Evaluation of the Lupus Low Disease Activity State (LLDAS) vs. the Systemic Lupus Erythematosus Disease Activity Index (SLEDAI)-2K Score in a Pediatric Systemic Lupus Erythematosus Cohort
Bridget Wilson, MD; Tingting Qiu, MPH; Angela Merritt; Bin Huang, PhD; Hermine Brunner, MD, MSc, MBA
The majority (65%) of SLE clinic visits achieved the current measure of low SLE disease activity, low SLEDAI-status; however, only 40% of these visits also met the more stringent LLDAS criteria.
-Bridget Wilson, MD
Abstract
Background: SLE is a chronic autoimmune disease which can affect any organ system, where ongoing disease activity leads to organ damage. The Lupus Low Disease Activity State (LLDAS) has been evaluated in adult patients, but not yet in pediatrics. In adults, achieving LLDAS was shown to decrease morbidity/mortality and was associated with improved quality of life. The SLEDAI-2K is a weighted scale measuring presence of SLE activity in nine organ systems. In children with SLE, disease activity measured by the SLEDAI-2K < 4 (low SLEDAI-status) is considered to reflect good disease control currently.

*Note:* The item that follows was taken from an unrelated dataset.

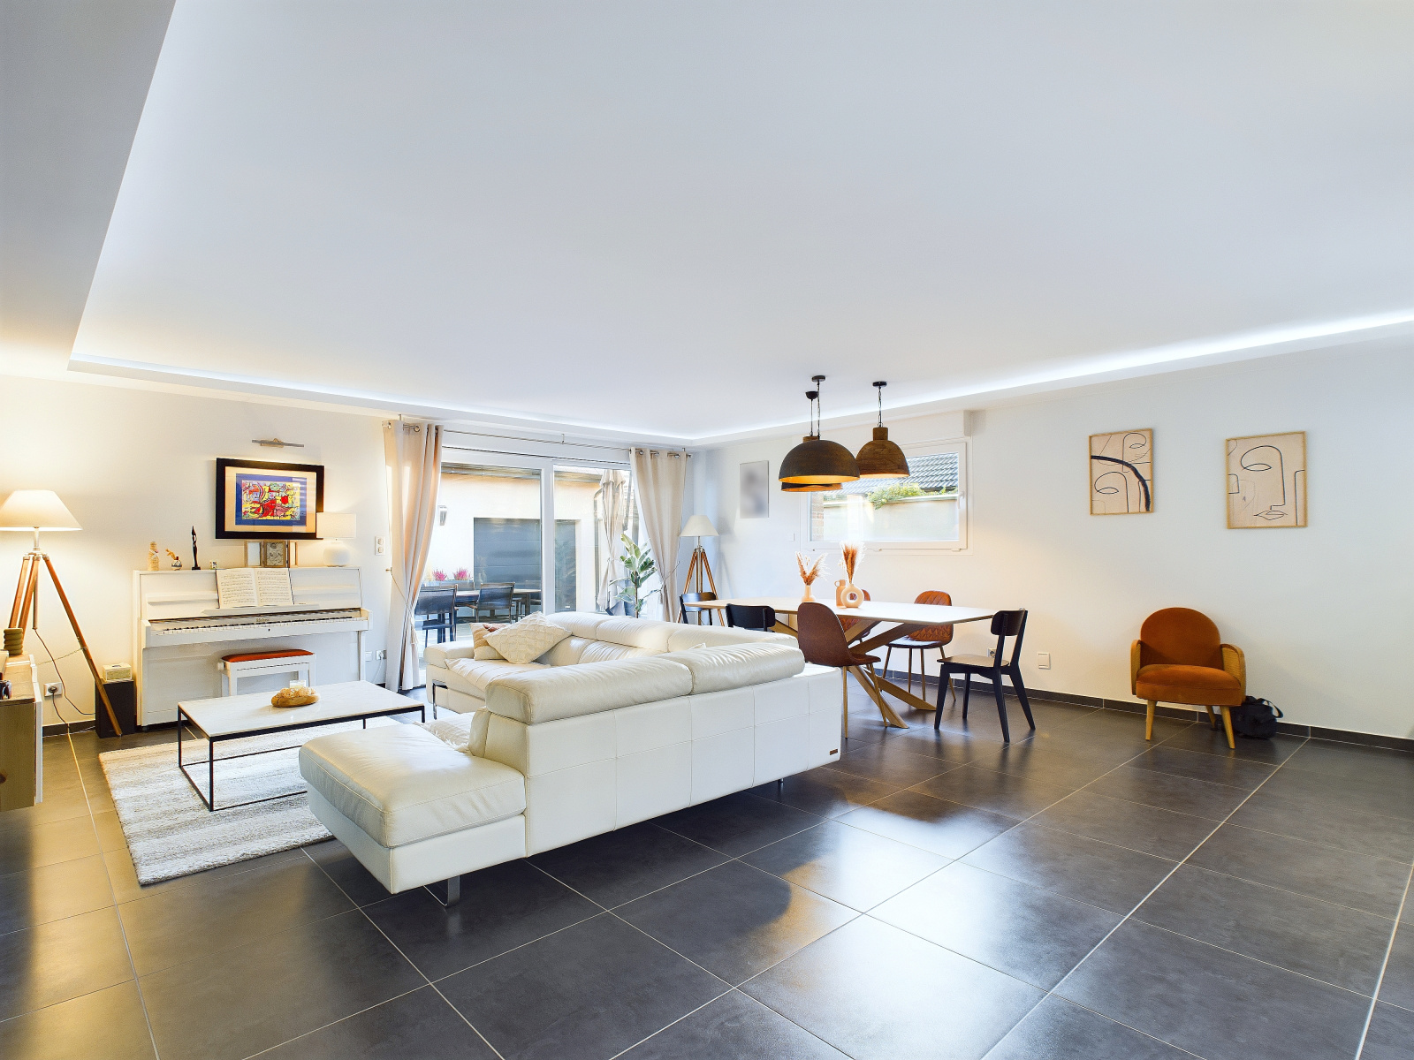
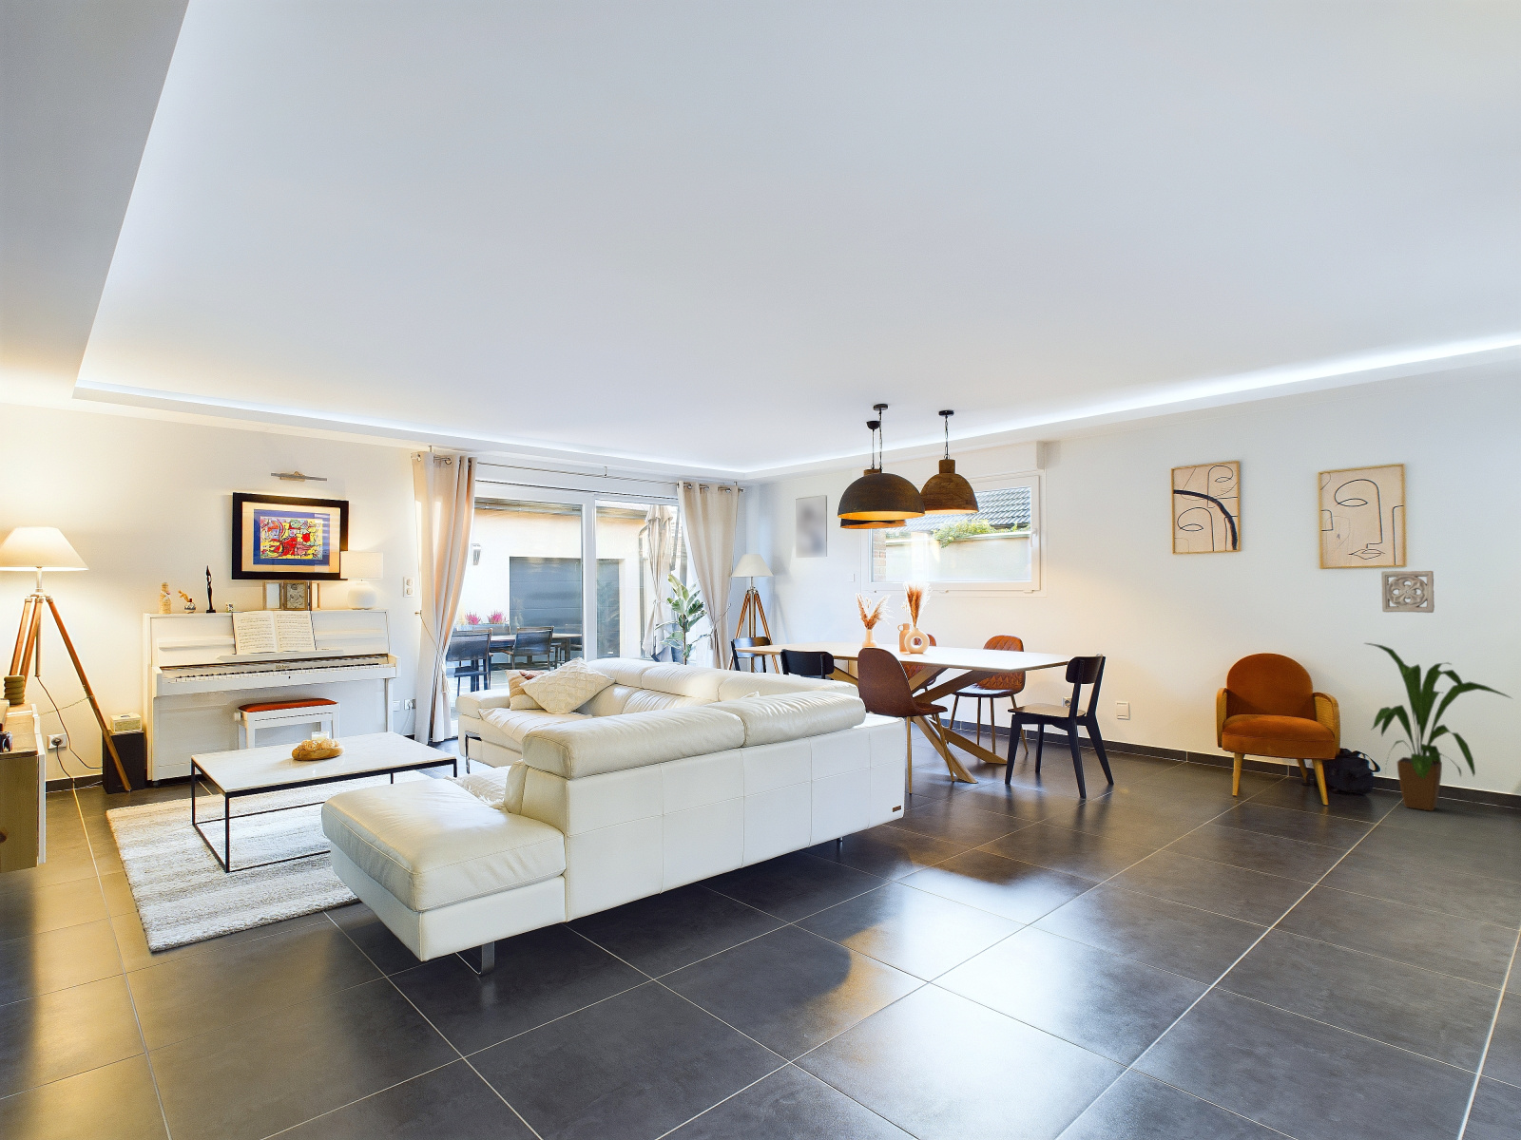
+ wall ornament [1381,570,1436,613]
+ house plant [1363,642,1514,812]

Objective: To compare LLDAS and low SLEDAI-status in children with SLE.
Methods: LLDAS metrics were recorded for 1204 clinic visits from 117 patients (83% female; 41% black) enrolled in the SLE Database at CCHMC. Visits with incomplete data to score the LLDAS were omitted. LLDAS criteria include: (1) low SLEDAI- status, without activity in major organ systems; (2) no new SLE disease activity compared with previous assessment; (3) physician global assessment (PGA) ≤1 (range 0-10); (4) current prednisolone (or equivalent) dose ≤ 7.5 mg/day; and (5) well tolerated standard maintenance doses of immunosuppressive drugs or approved biological agents, excluding investigational drugs.
Results: The majority (65%, 785/1204) of visits met low SLEDAI-status criteria, of which only 40% (312/785) met the LLDAS criteria. Of those visits meeting low SLEDAI-status but not meeting LLDAS (N=473), 51% (N=241) presented new SLE activity from the previous visit; 50% (N=238) had current prednisolone (or equivalent) dose >7.5 mg daily, and 44% (N=209) had PGA >1.

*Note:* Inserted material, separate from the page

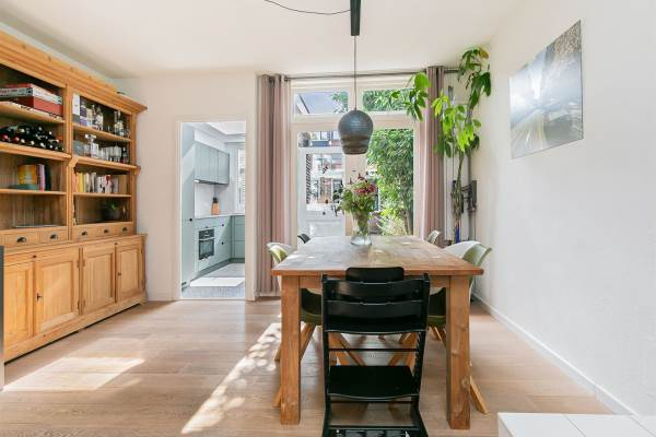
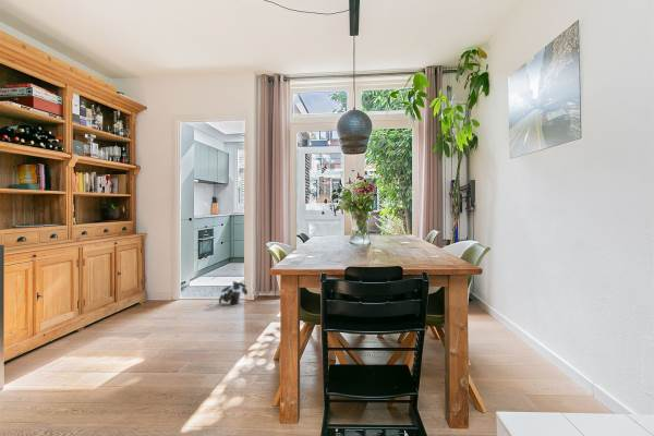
+ potted plant [218,280,249,305]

Conclusions: LLDAS is more stringent than low SLEDAI-status, which is the current treatment target. If confirmed that children with SLE accrue less disease damage with LLDAS versus low SLEDAI-status, this would change treatment targets, hence the standards of clinical care. The study also suggested the need to refine LLDAS for pediatric patients, particularly the criteria for prednisolone dosage.